Story’s energy was the stuff of legend. He escaped the anxieties of life through constant work. He conceded that, “My cheerfulness is the effect of labor and exertion to fly from melancholy recollections, and to catch at momentary joy.” Story had suffered great personal loss, including the death of his first wife, six months after his wedding and, later, in his second marriage, the death of most of his children before adolescence.
Story’s judicial career was just part of a broader career. He wrote nine books, including his celebrated three-volume work, Commentaries on the Constitution, a widely admired treatise on the complicated field of admiralty law and another on commercial law. During his tenure on the Court, Story held a chaired professorship at the Harvard Law School, where he assumed a leadership role and transformed legal education in America, all while serving as a bank president. Energy, indeed.
In Story’s time on the Court, theories about conflicts of interest had yet to emerge. Thus, his extra-judicial activities included lobbying Congress for new legislation regarding the structure and powers of the judiciary and assisting Daniel Webster, one of the most influential attorneys in our nation’s history, with speeches and arguments that asserted broad national powers.
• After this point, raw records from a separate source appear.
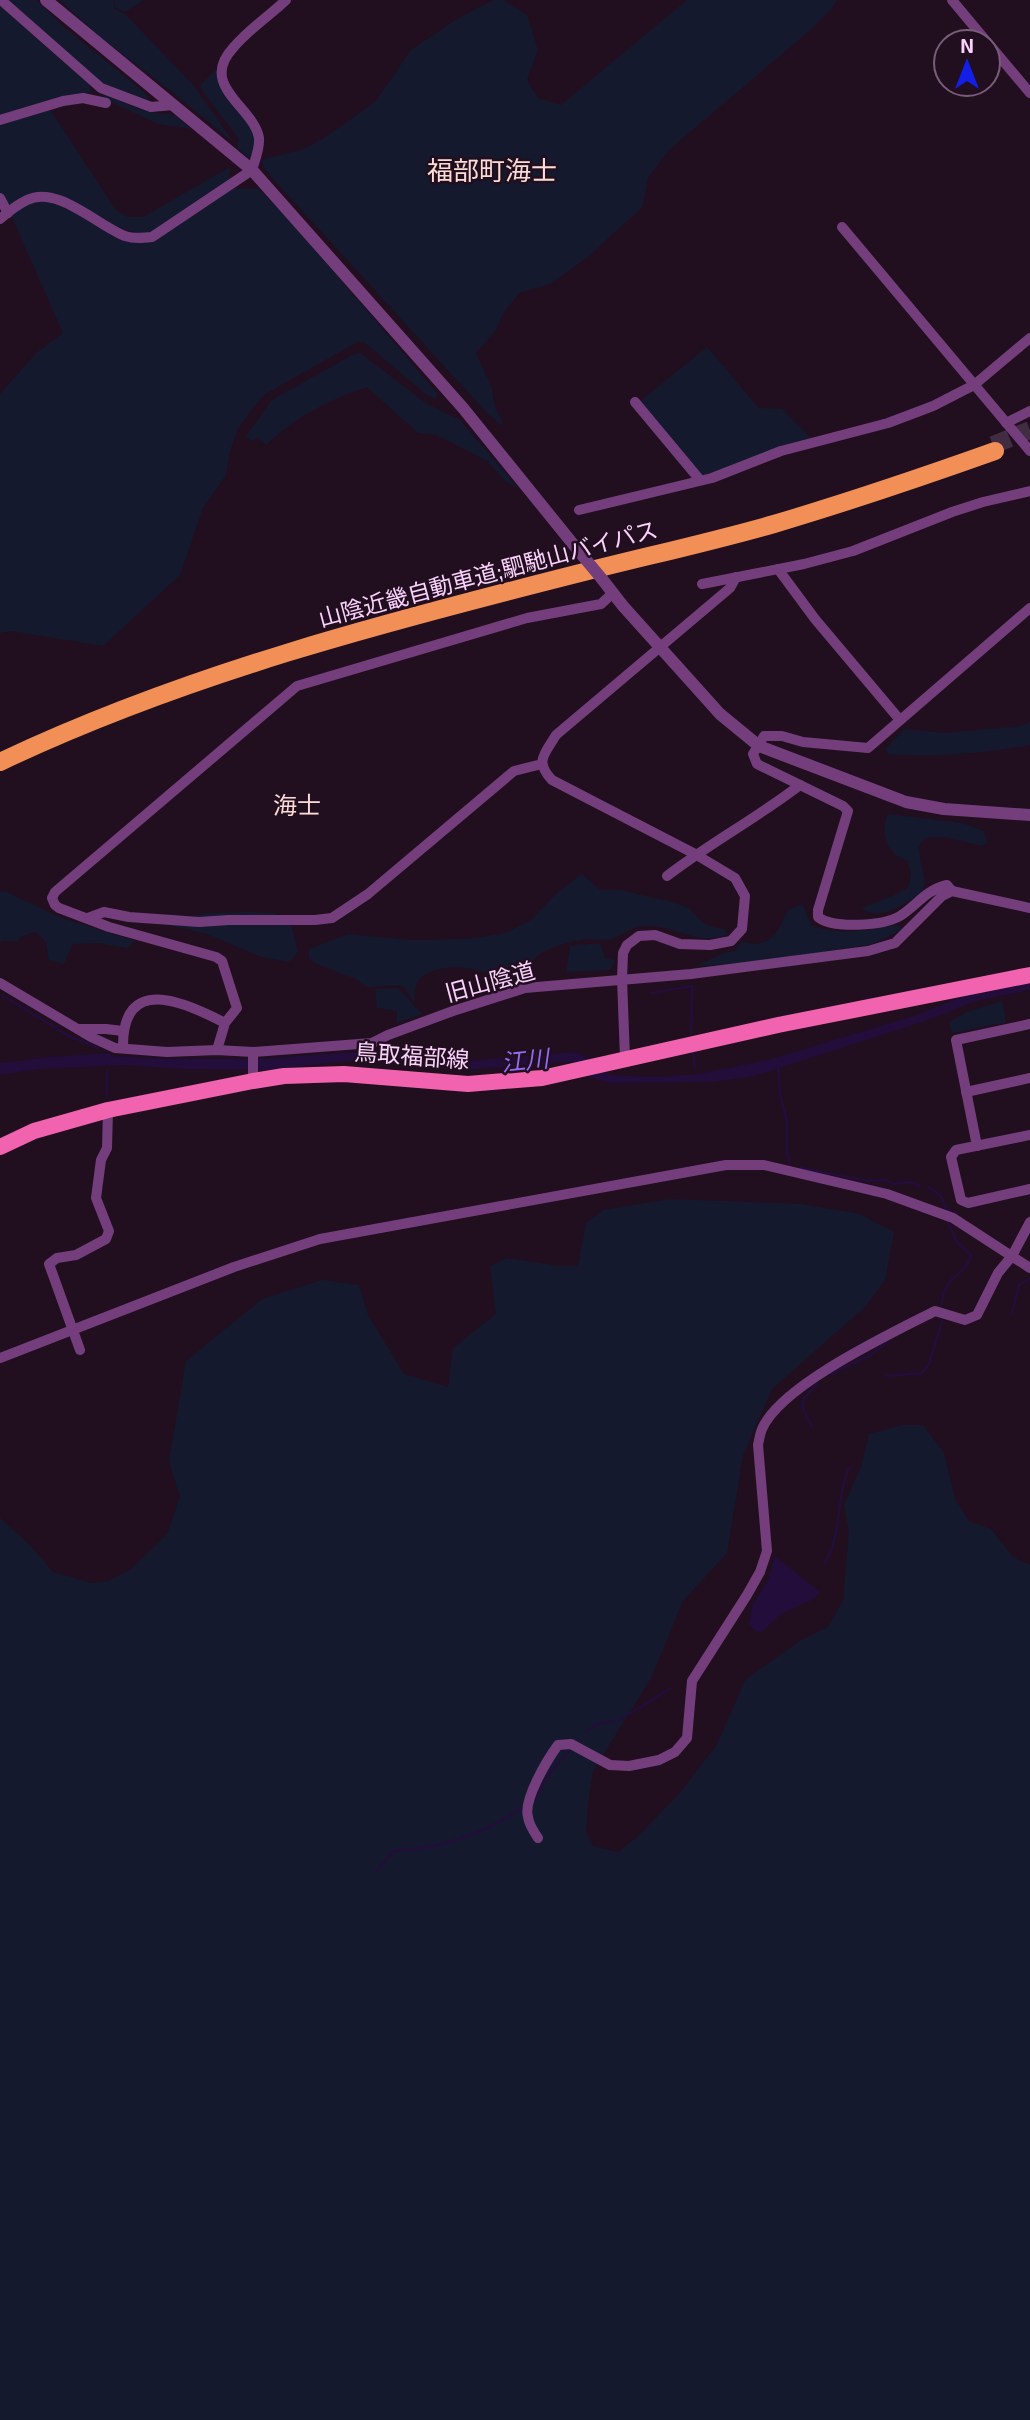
<svg xmlns="http://www.w3.org/2000/svg" width="1030" height="2420" viewBox="0 0 1030 2420" font-family="'Exo 2','Noto Sans JP',sans-serif">
<style>
.green{fill:#15192d}
.water{fill:#230d3b}
.lines{fill:none;stroke-linecap:round;stroke-linejoin:round}
.stream{stroke:#230d3b;stroke-width:2.5}
.motorway-tunnel{stroke:#422c41;stroke-width:18;stroke-dasharray:18 9;stroke-linecap:butt}
.minor{stroke:#743e7c;stroke-width:10}
.tertiary{stroke:#743e7c;stroke-width:12}
.primary{stroke:#f263af;stroke-width:16}
.motorway{stroke:#f18f57;stroke-width:18}
.tertiary-bridge{stroke:#743e7c;stroke-width:12}
.labels{text-anchor:middle;stroke-width:5;stroke-linejoin:round;paint-order:stroke}
.street-label{font-size:23px;fill:#fad2fb;stroke:#210f20}
.neighbourhood-label{font-size:24px;fill:#fbdcd4;stroke:#210f20}
.water-label{font-size:24px;font-style:italic;fill:#9369f3;stroke:#210f20}
.quarter-label{font-size:26px;fill:#fbdcd4;stroke:#210f20}
</style>
<rect width="100%" height="100%" fill="#210f20"/>
<g class="green">
<path d="M9 0H36L64 27 144 92 149 100 147 101 102 83Z"/>
<path d="M60 0H113L115 9 125 14 194 86 234 143 175 94 99 36Z"/>
<path d="M114 0H144L125 12 116 8Z"/>
<path d="M494 0H503L527 15 538 50 527 80 538 98 561 105 687 0H837L832 8 807 33 670 149 648 178 642 208 617 230 588 257 550 284 519 293 503 314 496 330 476 353 492 389 494 403 504 427 488 414 267 172 261 160 304 149 327 136 376 101 411 50 457 19Z"/>
<path d="M0 6 90 85 91 92 0 117Z"/>
<path d="M219 67C221 95 225 96 244 115 250 121 253 133 256 140L251 159 237 148 239 139 203 92 200 85Z"/>
<path d="M106 95C128 104 150 116 174 114L191 129 158 124 98 96Z"/>
<path d="M49 108 115 209 127 217H143L230 167 229 181 150 233C107 236 74 188 37 192 26 194 17 201 8 207L0 192V123Z"/>
<path d="M234 188 259 189 291 222 438 394 436 399 427 395 364 342H358L265 394 252 409 238 429 230 451 226 475 203 508 180 575 103 646 11 631 0 633V394L36 353 63 333 11 215C18 210 26 203 35 201 55 197 107 231 128 241L139 243 161 237Z"/>
<path d="M707 347 759 408 782 409 812 439 709 476 700 475 639 402Z"/>
<path d="M360 353 427 404 460 420 519 489 505 481 487 461 437 435 418 433 367 387C329 400 295 417 266 445L258 437 252 441 246 436 272 400 352 355Z"/>
<path d="M1030 722V745C982 753 937 758 888 754L885 749 905 729 945 733 1021 726Z"/>
<path d="M888 814 962 823 984 831 987 843 982 846 945 837 925 838 918 847 925 883 922 892C906 904 880 922 861 908L895 895 909 887 911 873 908 861C888 856 879 832 888 814Z"/>
<path d="M582 874 600 890H620L672 902 689 908 701 921 709 926 724 929 727 934C699 948 672 923 642 926 630 927 619 938 607 940 601 940 596 939 590 939 574 939 546 948 534 959 528 963 528 972 527 979L494 981C493 980 488 974 487 973 469 965 424 963 416 986 414 991 415 998 414 1003L406 989 400 985 367 987 356 979 314 963 309 958V949L348 934 409 940 469 939 506 933 531 920 558 892Z"/>
<path d="M5 891 59 917 135 941 127 948 98 943 73 944 64 964 49 960 46 942 36 932 21 936 18 941H3L0 943V892Z"/>
<path d="M802 904 812 926C840 936 868 930 897 925L902 929 873 944 755 963 696 966 721 954 735 951 742 941C770 951 778 932 788 910Z"/>
<path d="M251 912 273 913 290 920 298 952 289 962 262 957 207 934 155 922 148 915 170 914 189 916 213 913Z"/>
<path d="M600 943 605 958 615 960 610 970 566 972 570 946Z"/>
<path d="M398 988 422 1014 397 1023V1011L377 1008 375 989Z"/>
<path d="M1002 1001 1006 1022 952 1033 949 1022 967 1012Z"/>
<path d="M670 1199 801 1204 860 1214 894 1232 885 1280 865 1307 772 1389 743 1455 727 1553 683 1601 651 1678 593 1771 588 1805 586 1832 593 1846 618 1852 636 1838 679 1794 716 1746 746 1679 801 1640 828 1627 843 1600 849 1532 844 1505 861 1467 869 1434 902 1425H923L944 1453 955 1499 969 1521 991 1529 1013 1557 1030 1565V2420H0V1518L31 1546 53 1572 90 1583 108 1581 131 1569 167 1534 180 1497 169 1461 186 1361 262 1299 322 1280 359 1285 368 1315 404 1374 448 1387 453 1348 496 1314 490 1266 507 1258 559 1266H578L586 1223 603 1210Z"/>
</g>
<g class="water">
<path d="M1030 979V990L976 1001 922 1022 754 1076 713 1082 611 1083 591 1078 572 1061 467 1070 394 1059 371 1058 270 1070 182 1069 126 1065 37 1069 0 1075V1063L50 1057 110 1053 111 1056 171 1059H257L398 1049 465 1061 575 1052 582 1055 610 1075 656 1077 699 1074 768 1060 917 1015 976 991Z"/>
<path d="M775 1556 820 1592 814 1599 781 1614 762 1632 756 1631 749 1625 753 1604 768 1580Z"/>
</g>
<g class="lines">
<g class="stream">
<path d="M651 993 692 986 691 1034"/>
<path d="M2 995 67 1035 98 1048"/>
<path d="M693 1051 695 1067"/>
<path d="M778 1066 780 1094 787 1122V1154L790 1163"/>
<path d="M107 1071V1098"/>
<path d="M801 1168 868 1181 886 1180 893 1184 908 1182 920 1186"/>
<path d="M928 1187 941 1196 946 1210 956 1214"/>
<path d="M942 1304C945 1272 965 1278 971 1255L957 1242 948 1223"/>
<path d="M1012 1313 1019 1285 1029 1279"/>
<path d="M830 1374 869 1356 889 1340"/>
<path d="M886 1376 922 1373 929 1364 942 1321"/>
<path d="M812 1427C800 1401 796 1405 818 1383"/>
<path d="M824 1564C843 1535 835 1499 849 1468"/>
<path d="M586 1731 600 1723 618 1721 671 1688"/>
<path d="M535 1799 550 1773 569 1751"/>
<path d="M376 1871 393 1852C401 1849 407 1850 415 1849 452 1844 491 1830 521 1808"/>
</g>
<path class="motorway-tunnel" d="M993 445 1030 430"/>
<g class="minor">
<path d="M1 0 101 88 151 107 173 105"/>
<path d="M952 0 987 42"/>
<path d="M988 43 1030 93"/>
<path d="M0 120 63 101 83 98 106 103"/>
<path d="M0 198 8 213"/>
<path d="M0 219C8 212 17 205 27 200 57 185 97 225 125 236 134 239 143 238 152 237L252 170C255 160 260 148 259 138 254 107 198 86 233 48 248 30 269 16 286 0"/>
<path d="M842 227 1030 451"/>
<path d="M635 402 700 480"/>
<path d="M1006 423 1030 411"/>
<path d="M579 510 712 478 781 451 888 423 933 406 974 385 1030 338"/>
<path d="M778 569 815 619 900 720"/>
<path d="M702 584 804 564 853 551 952 512 983 502 1030 491"/>
<path d="M667 876C710 843 757 818 800 785"/>
<path d="M952 891 947 885C927 889 916 906 900 916 883 926 833 929 818 917V910L848 811 843 806 757 764 753 754 764 736H782L803 742 868 748 1030 608"/>
<path d="M88 918 104 912 129 917 199 922 229 920H315L332 918 368 894 514 771 542 764"/>
<path d="M0 983 91 1037 115 1048 167 1052 217 1050 253 1052 372 1043 388 1035 453 1011 525 988 691 974 868 951 895 943 942 896 952 891 1030 908"/>
<path d="M78 1029H106L123 1031"/>
<path d="M123 1048C122 974 183 1001 225 1023"/>
<path d="M217 1050 225 1023 237 1008 222 961 216 957 109 927 59 908 55 905 52 898 55 892 297 686 527 618 601 604 613 593"/>
<path d="M253 1052V1081"/>
<path d="M625 1058 622 979 623 953 627 945 639 936 655 935 680 944 710 945 731 941 742 929 745 896 735 878 695 854 552 780C534 761 545 754 556 735L730 588 736 577"/>
<path d="M966 1092 1030 1078"/>
<path d="M1030 1135 956 1150 951 1157 961 1200 968 1203 1030 1189"/>
<path d="M977 1146 956 1040 1030 1024"/>
<path d="M80 1350 49 1264 57 1258 76 1255 106 1239 109 1231 96 1198 101 1160 107 1148 108 1110"/>
<path d="M0 1358 234 1267 320 1239 726 1165H764L887 1194 953 1218 1030 1268"/>
<path d="M538 1838C534 1832 529 1825 528 1817 523 1800 547 1760 558 1745L571 1744 610 1765 629 1766 659 1760 675 1752 687 1738 692 1681 747 1595 760 1572 767 1551 758 1445C759 1440 760 1434 762 1429 781 1385 892 1333 935 1311L965 1320 977 1315 998 1273 1012 1256 1030 1222"/>
</g>
<g class="tertiary">
<path d="M46 0 252 170 463 408 577 549"/>
<path d="M602 579 623 606 720 714 759 746 906 802 944 809 1030 815"/>
</g>
<path class="primary" d="M0 1147 34 1131 108 1110 253 1081 284 1076 344 1074 468 1084 542 1078 778 1025 1030 975"/>
<path class="motorway" d="M0 762C185 674 386 622 584 572 647 556 711 542 774 524 848 502 922 477 995 451"/>
<path class="tertiary-bridge" d="M577 549 602 579"/>
</g>
<g class="labels">
<g class="street-label">
<text transform="translate(488 574) rotate(-15)" y="8">山陰近畿自動車道;駟馳山バイパス</text>
<text transform="translate(490 982) rotate(-15)" y="8">旧山陰道</text>
<text transform="translate(412 1056) rotate(4)" y="8">鳥取福部線</text>
</g>
<g class="neighbourhood-label">
<text x="297" y="814">海士</text>
</g>
<g class="water-label">
<text transform="translate(525 1061) rotate(-6)" y="8">江川</text>
</g>
<g class="quarter-label">
<text x="492" y="180">福部町海士</text>
</g>
</g>
<g transform="translate(967 63)"><circle r="33" fill="#210f20" stroke="#785d78" stroke-width="2"/>
<path d="M0-5L12 26L0 18L-12 26Z" fill="#131fe7"/>
<text y="-10" font-size="19" font-weight="bold" text-anchor="middle" fill="#fad2fb">N</text>
</g>
</svg>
Story’s integrity and commitment to the law and the protection of the courts created some personal challenges and professional dilemmas for him at the tail end of his career. He despaired for the future of the Court and American Constitutionalism upon the death of John Marshall and the rise of Jacksonian Democracy. Marshall’s death, he said, “meant the Constitution was gone.”
Story despised slavery, on both moral and policy grounds, but convinced that the Constitution sanctioned it. When slavery cases presented some leeway, he struck a blow for freedom, but upheld the odious institution when given no choice. He failed to accommodate his morality with the law of the land in the tragic case of Prigg v. Pennsylvania (1841), His professional ethics compelled him to uphold the Fugitive Slave Act of 1793, which required the return of escaped slaves. The case pained him, but he reminded those who would listen that he was a judge, not a legislator. Still, he was excoriated by abolitionists, which contributed to his decision to retire from the bench in 1845, to focus on teaching and writing.